Tasks to perform
1. In the passage on the UCI and the Armstrong era, who receives the independent inquiry's final report first?
2. Write a continuation of the passage on the UCI and the Armstrong era, picking up after its final sentence.

Given passage
⟨
The signs in the road were now all pointing in one direction and had one clear message: “Dear UCI, please do something to make sure this can never happen again.”

The UCI has responded by setting up an independent inquiry to investigate its own role in the handling of the Armstrong years. But already the World Anti-Doping Agency is getting worried. Photography and audio recordings at the hearing will be banned. Witnesses can choose to give their evidence in private. And the final report will first be given to the UCI who will then decide if and when it is to be made public.

The man at the top of the UCI is adamant he is capable of reforming his sport. Pat Mcquaid has dismissed calls for his resignation and says cycling has already moved on from the Armstrong era.

Mcquaid describes the UCI as a pioneer in the fight against doping. He also has little time for the reform group ‘Change Cycling Now’ which has led the campaign for his departure and for an independent body to take control of drug testing. Mcquaid says CCN’s manifesto is undemocratic and its members are agitators.
⟩
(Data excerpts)
⟨
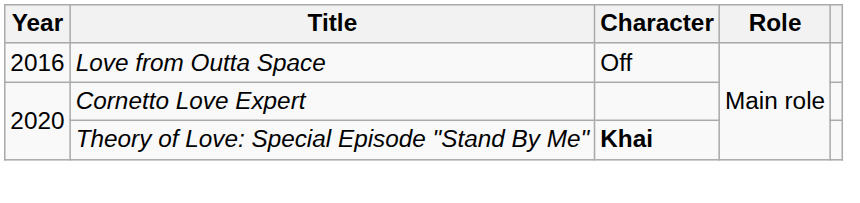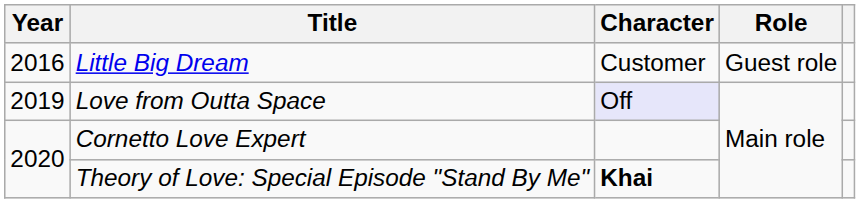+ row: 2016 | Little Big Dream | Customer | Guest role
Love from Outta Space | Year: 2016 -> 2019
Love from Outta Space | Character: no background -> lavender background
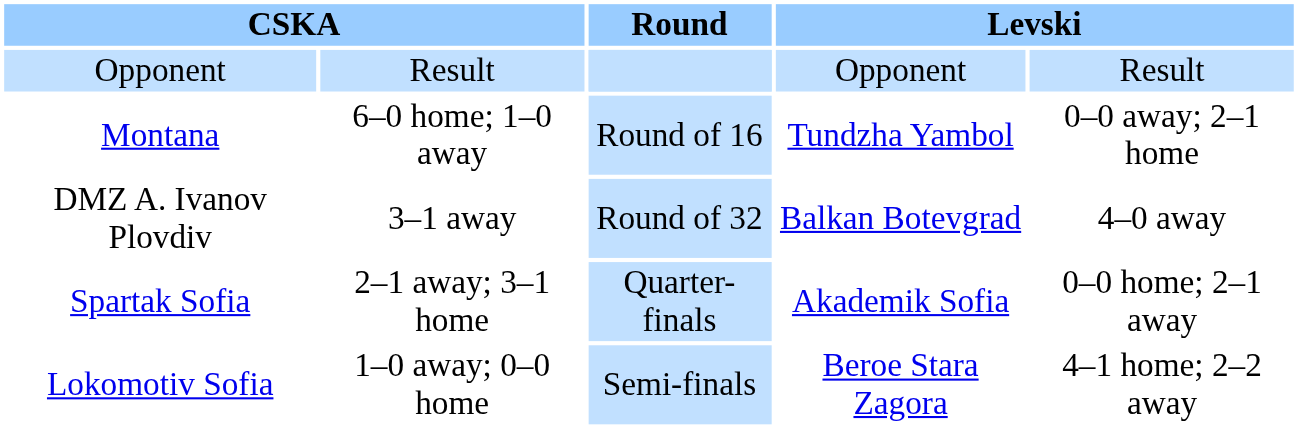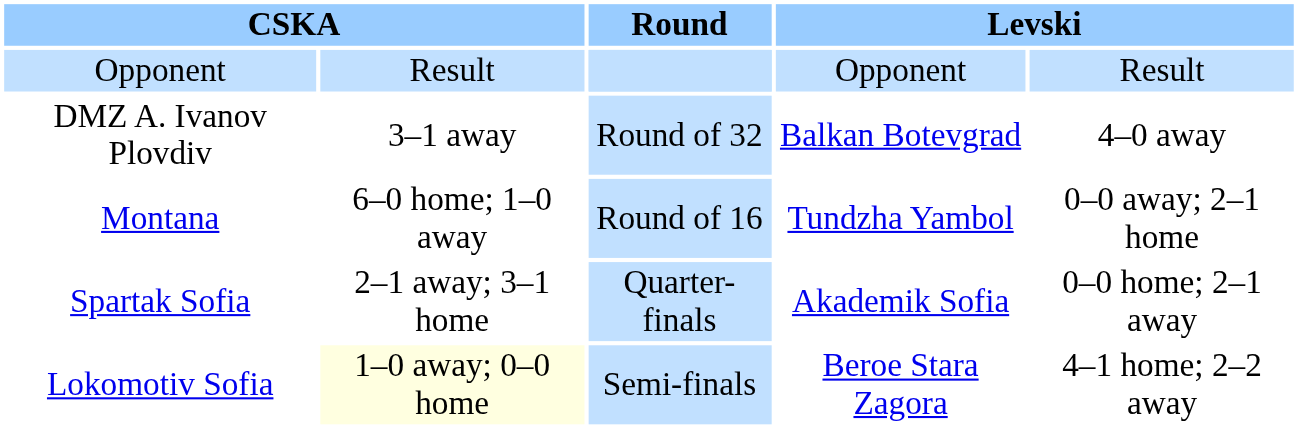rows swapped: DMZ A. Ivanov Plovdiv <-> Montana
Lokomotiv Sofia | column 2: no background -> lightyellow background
⟩
The answers
1. The UCI receives it first and then decides if and when to make it public.

2.
Tour legend Greg LeMond is one of the leading figures within CCN. Viewed by many within cycling as one of the last truly clean champions of the Armstrong era, he is in no doubt that Mcquaid does need to go.

During an interview with Al Jazeera he also said riders were still too intimidated to speak out against the UCI. Even more worrying were the claims made by the group’s anti-doping expert Dr. Mike Ashenden.

“The unfortunate reality is that everything that a rider can say today, Lance Armstrong has already said. The reality is, no matter what a rider says, there is going to be doubt.”

On July 18th, hundreds of thousands of fans are expected to gather on the Alpe d’Huez to watch what is one of cycling’s great spectacles. For the first time ever the riders will be taking on the feared climb and its 21 hairpin bends not once but twice in the same day. It will be sport at its most elemental. Human endurance will be pushed to its upper limits and any hint of physical frailty will be exposed.

Such has been the culture and history of drugs in cycling it is arguable that some fans will barely care if the men taking on the challenge are doped or not. But outside of that hardcore bubble there is a wider public exhaustion that is almost as debilitating and painful as the agonies the riders will be feeling on that day.

The sport cannot afford to elevate another champion of Armstrong’s status only to then expect us to carry on watching as everything he stood for us is dismantled in front of our eyes a few years later. Cycling’s past is populated with fallen heroes and empty promises.

How maturely the sport can start handling justified criticism and then deal with the findings of its own inquiry will be crucial.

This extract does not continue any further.